La norma riconosce un trattamento fiscale di favore per i trasferimenti di immobili inseriti in determinati piani di recupero urbanistico. Il contribuente aveva sostenuto che il beneficio dovesse continuare a operare anche dopo la scadenza del piano di lottizzazione collegato all’intervento.

In primo grado, la Commissione tributaria provinciale aveva accolto il ricorso, ritenendo ancora applicabili le agevolazioni. La decisione era stata confermata dalla Commissione tributaria regionale, secondo la quale il piano relativo al quartiere interessato poteva considerarsi ancora efficace sulla base di una deliberazione del Consiglio comunale che ne aveva confermato il valore urbanistico.

L’Agenzia delle entrate ha quindi presentato ricorso in Cassazione, contestando la spettanza del beneficio. Secondo l’amministrazione finanziaria, il piano particolareggiato era scaduto e la disposizione agevolativa, avendo natura eccezionale, doveva essere interpretata in modo rigoroso.
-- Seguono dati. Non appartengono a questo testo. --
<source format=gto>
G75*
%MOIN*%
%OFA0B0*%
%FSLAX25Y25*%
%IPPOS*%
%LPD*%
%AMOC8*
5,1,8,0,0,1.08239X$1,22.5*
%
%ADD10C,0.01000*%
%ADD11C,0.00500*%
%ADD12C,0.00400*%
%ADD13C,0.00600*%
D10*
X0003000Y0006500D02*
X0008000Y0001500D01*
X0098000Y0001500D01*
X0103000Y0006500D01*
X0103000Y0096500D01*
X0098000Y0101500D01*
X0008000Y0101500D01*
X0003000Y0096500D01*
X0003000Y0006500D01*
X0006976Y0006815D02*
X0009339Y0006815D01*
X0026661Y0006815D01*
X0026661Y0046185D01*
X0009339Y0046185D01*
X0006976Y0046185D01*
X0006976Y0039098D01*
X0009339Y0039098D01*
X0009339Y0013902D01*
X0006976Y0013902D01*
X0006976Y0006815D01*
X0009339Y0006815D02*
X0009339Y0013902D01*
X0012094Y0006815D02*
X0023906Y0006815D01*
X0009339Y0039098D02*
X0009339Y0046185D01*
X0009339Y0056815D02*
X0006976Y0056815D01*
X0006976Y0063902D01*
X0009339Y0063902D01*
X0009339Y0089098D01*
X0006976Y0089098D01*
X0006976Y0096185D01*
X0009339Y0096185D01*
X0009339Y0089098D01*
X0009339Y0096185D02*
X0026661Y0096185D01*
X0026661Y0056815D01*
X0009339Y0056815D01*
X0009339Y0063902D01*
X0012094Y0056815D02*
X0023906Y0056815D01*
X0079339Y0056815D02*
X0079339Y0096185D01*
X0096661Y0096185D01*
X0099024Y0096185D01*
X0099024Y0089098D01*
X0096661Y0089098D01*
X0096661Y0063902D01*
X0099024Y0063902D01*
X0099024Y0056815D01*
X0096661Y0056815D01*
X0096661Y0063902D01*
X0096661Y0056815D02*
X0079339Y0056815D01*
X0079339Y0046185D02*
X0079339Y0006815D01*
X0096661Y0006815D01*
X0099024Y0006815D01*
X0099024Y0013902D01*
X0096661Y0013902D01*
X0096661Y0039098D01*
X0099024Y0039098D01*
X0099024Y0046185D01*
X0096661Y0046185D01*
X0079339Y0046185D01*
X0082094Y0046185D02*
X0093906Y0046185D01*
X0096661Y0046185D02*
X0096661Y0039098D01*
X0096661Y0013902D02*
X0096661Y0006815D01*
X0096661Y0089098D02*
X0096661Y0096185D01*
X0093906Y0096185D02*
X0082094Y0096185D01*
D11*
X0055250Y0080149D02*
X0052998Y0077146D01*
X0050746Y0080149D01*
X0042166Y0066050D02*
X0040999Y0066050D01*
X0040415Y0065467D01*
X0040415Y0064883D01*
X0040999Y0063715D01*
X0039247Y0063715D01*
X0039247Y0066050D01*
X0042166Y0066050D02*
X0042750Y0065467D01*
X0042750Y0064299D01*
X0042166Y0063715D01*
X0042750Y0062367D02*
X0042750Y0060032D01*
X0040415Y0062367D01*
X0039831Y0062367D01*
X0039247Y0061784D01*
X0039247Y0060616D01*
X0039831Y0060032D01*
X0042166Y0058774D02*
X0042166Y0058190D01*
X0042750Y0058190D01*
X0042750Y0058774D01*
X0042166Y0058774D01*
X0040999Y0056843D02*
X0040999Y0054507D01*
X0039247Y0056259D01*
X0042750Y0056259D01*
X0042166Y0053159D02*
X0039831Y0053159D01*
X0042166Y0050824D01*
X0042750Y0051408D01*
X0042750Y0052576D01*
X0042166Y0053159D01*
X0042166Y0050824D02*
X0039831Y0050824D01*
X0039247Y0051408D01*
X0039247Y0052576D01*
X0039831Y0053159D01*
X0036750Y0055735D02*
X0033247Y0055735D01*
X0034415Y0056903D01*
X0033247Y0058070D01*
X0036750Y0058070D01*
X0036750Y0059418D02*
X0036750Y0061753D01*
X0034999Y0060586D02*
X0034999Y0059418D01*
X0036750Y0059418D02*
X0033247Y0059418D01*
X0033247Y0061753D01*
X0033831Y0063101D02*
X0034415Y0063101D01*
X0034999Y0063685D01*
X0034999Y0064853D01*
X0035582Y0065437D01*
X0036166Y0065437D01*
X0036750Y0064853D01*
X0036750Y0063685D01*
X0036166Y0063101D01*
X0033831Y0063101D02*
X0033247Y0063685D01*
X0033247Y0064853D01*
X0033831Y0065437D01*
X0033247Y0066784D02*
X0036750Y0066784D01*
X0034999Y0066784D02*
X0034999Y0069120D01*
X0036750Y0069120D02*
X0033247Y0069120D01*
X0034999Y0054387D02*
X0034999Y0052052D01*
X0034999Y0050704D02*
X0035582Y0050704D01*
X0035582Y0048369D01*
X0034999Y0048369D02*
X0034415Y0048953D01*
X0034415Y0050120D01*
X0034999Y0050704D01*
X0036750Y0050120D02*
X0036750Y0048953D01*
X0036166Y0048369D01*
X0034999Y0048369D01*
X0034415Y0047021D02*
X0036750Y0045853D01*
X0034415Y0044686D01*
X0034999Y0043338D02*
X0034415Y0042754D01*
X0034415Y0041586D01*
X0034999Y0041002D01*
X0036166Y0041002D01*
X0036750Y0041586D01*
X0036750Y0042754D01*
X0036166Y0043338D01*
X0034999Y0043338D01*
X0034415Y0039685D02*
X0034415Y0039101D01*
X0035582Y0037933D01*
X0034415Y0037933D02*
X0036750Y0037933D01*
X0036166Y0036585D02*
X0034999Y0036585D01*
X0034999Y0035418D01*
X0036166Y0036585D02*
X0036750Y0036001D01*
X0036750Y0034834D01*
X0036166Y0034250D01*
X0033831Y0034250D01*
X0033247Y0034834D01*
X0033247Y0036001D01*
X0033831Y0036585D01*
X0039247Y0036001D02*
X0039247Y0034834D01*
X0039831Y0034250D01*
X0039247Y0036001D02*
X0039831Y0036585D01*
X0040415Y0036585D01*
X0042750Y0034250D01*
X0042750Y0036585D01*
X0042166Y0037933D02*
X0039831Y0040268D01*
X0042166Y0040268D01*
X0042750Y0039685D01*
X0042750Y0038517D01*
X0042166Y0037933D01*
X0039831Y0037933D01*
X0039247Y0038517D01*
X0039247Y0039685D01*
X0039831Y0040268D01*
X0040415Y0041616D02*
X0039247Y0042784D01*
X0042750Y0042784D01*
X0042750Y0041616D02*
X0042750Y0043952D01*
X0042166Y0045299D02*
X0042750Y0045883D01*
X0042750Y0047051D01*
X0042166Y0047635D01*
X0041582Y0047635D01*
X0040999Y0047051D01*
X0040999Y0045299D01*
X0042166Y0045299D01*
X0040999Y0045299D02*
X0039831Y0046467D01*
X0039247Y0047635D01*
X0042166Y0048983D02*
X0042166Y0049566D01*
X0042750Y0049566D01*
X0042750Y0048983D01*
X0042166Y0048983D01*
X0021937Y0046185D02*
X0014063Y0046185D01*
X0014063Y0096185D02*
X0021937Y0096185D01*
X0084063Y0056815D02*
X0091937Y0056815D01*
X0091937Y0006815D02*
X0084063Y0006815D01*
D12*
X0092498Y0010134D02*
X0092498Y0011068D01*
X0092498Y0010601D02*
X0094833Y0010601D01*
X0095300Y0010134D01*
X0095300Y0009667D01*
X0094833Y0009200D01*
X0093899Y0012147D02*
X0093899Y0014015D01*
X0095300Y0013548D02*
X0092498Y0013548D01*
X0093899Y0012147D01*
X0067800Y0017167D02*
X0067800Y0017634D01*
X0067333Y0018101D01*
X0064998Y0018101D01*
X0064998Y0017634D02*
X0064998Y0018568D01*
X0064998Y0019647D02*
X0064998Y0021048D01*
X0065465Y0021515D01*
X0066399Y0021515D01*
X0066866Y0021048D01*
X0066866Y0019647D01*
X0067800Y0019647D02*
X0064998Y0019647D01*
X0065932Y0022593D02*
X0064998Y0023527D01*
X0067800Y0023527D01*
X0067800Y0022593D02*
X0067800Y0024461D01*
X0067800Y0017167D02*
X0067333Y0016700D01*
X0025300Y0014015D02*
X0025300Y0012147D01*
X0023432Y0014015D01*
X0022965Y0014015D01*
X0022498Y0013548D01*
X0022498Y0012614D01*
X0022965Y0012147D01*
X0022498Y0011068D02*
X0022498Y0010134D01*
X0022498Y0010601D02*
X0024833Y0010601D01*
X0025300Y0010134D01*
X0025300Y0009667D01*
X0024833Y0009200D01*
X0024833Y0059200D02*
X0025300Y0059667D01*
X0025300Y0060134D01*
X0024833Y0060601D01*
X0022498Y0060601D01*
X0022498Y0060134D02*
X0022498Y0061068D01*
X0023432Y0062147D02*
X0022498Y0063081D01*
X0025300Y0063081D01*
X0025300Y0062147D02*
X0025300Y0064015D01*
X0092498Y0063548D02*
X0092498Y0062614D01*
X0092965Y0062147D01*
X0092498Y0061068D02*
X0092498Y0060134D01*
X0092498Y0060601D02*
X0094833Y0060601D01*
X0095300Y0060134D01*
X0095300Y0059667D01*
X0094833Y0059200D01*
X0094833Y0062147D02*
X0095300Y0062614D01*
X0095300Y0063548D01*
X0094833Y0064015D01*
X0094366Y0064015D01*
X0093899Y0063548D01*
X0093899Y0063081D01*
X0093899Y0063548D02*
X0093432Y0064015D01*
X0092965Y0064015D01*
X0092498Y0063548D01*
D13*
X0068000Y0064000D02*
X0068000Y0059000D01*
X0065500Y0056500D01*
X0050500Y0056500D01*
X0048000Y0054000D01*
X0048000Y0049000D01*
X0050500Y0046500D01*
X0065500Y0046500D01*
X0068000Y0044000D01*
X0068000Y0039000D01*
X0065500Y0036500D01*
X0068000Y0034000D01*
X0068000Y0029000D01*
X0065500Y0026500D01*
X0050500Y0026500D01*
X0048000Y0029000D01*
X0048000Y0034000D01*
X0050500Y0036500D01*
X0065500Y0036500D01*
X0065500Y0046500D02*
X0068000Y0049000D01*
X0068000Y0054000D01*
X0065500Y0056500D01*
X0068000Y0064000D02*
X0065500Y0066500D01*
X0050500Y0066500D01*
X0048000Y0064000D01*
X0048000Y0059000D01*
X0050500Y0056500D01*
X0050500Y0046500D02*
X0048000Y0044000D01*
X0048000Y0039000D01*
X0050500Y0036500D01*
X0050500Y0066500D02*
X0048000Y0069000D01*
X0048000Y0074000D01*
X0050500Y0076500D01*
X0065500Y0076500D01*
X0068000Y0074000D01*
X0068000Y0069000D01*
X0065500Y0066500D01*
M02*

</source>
I requisiti per applicare le imposte in misura fissa

La Suprema Corte ha dato ragione all’Agenzia delle entrate, richiamando un orientamento consolidato sugli interventi di recupero urbanistico. Per i giudici, l’applicazione delle imposte di registro, ipotecarie e catastali in misura fissa richiede la contemporanea presenza di due presupposti essenziali.
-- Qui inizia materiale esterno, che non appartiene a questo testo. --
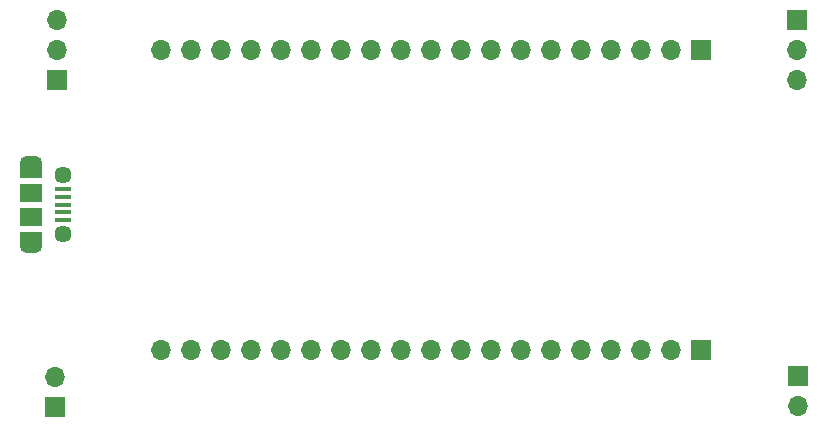
<source format=gbr>
%TF.GenerationSoftware,KiCad,Pcbnew,(6.0.7)*%
%TF.CreationDate,2022-07-30T13:06:33+08:00*%
%TF.ProjectId,remote-switch,72656d6f-7465-42d7-9377-697463682e6b,rev?*%
%TF.SameCoordinates,Original*%
%TF.FileFunction,Soldermask,Top*%
%TF.FilePolarity,Negative*%
%FSLAX46Y46*%
G04 Gerber Fmt 4.6, Leading zero omitted, Abs format (unit mm)*
G04 Created by KiCad (PCBNEW (6.0.7)) date 2022-07-30 13:06:33*
%MOMM*%
%LPD*%
G01*
G04 APERTURE LIST*
%ADD10R,1.700000X1.700000*%
%ADD11O,1.700000X1.700000*%
%ADD12R,1.350000X0.400000*%
%ADD13C,1.450000*%
%ADD14R,1.900000X1.500000*%
%ADD15R,1.900000X1.200000*%
%ADD16O,1.900000X1.200000*%
G04 APERTURE END LIST*
D10*
%TO.C,M2*%
X155300000Y-112460000D03*
D11*
X155300000Y-115000000D03*
X155300000Y-117540000D03*
%TD*%
D10*
%TO.C,J2*%
X147200000Y-115000000D03*
D11*
X144660000Y-115000000D03*
X142120000Y-115000000D03*
X139580000Y-115000000D03*
X137040000Y-115000000D03*
X134500000Y-115000000D03*
X131960000Y-115000000D03*
X129420000Y-115000000D03*
X126880000Y-115000000D03*
X124340000Y-115000000D03*
X121800000Y-115000000D03*
X119260000Y-115000000D03*
X116720000Y-115000000D03*
X114180000Y-115000000D03*
X111640000Y-115000000D03*
X109100000Y-115000000D03*
X106560000Y-115000000D03*
X104020000Y-115000000D03*
X101480000Y-115000000D03*
%TD*%
D10*
%TO.C,J4*%
X92500000Y-145200000D03*
D11*
X92500000Y-142660000D03*
%TD*%
D12*
%TO.C,J1*%
X93152500Y-126800000D03*
X93152500Y-127450000D03*
X93152500Y-128100000D03*
X93152500Y-128750000D03*
X93152500Y-129400000D03*
D13*
X93152500Y-130600000D03*
D14*
X90452500Y-127100000D03*
D15*
X90452500Y-131000000D03*
D16*
X90452500Y-131600000D03*
X90452500Y-124600000D03*
D13*
X93152500Y-125600000D03*
D14*
X90452500Y-129100000D03*
D15*
X90452500Y-125200000D03*
%TD*%
D10*
%TO.C,J5*%
X155400000Y-142600000D03*
D11*
X155400000Y-145140000D03*
%TD*%
%TO.C,J3*%
X101480000Y-140400000D03*
X104020000Y-140400000D03*
X106560000Y-140400000D03*
X109100000Y-140400000D03*
X111640000Y-140400000D03*
X114180000Y-140400000D03*
X116720000Y-140400000D03*
X119260000Y-140400000D03*
X121800000Y-140400000D03*
X124340000Y-140400000D03*
X126880000Y-140400000D03*
X129420000Y-140400000D03*
X131960000Y-140400000D03*
X134500000Y-140400000D03*
X137040000Y-140400000D03*
X139580000Y-140400000D03*
X142120000Y-140400000D03*
X144660000Y-140400000D03*
D10*
X147200000Y-140400000D03*
%TD*%
%TO.C,M1*%
X92675000Y-117525000D03*
D11*
X92675000Y-114985000D03*
X92675000Y-112445000D03*
%TD*%
M02*

</source>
Il primo è l’inserimento dell’immobile in un piano di recupero di iniziativa pubblica oppure privata convenzionata. Il secondo consiste nel fatto che l’acquirente sia tra i soggetti chiamati a realizzare l’intervento di recupero. L’agevolazione, dunque, è collegata non soltanto alle caratteristiche dell’immobile, ma anche alla concreta attuazione dello strumento urbanistico.

La scadenza fa venir meno il beneficio

Secondo la Cassazione, il trattamento fiscale agevolato può essere riconosciuto esclusivamente finché il piano di recupero resta efficace. Con la sua scadenza viene meno uno dei presupposti indispensabili previsti dalla legge e, di conseguenza, le imposte non possono più essere applicate in misura fissa.

La Corte ha inoltre precisato che l’eventuale ultrattività di alcuni effetti urbanistici del piano è una questione distinta da quella tributaria. Ai fini fiscali rileva soltanto la permanenza dei requisiti espressamente richiesti dal legislatore, senza possibilità di estendere il beneficio oltre i casi previsti.

Le deliberazioni del Consiglio comunale adottate ai sensi dell’articolo 34 della legge n. 457/1978 possono attribuire a determinati piani particolareggiati il valore di piani di recupero. Tuttavia, ha concluso la Cassazione, non possono riaprire il termine di efficacia dello strumento urbanistico né prolungarlo oltre il limite decennale stabilito dalla legge.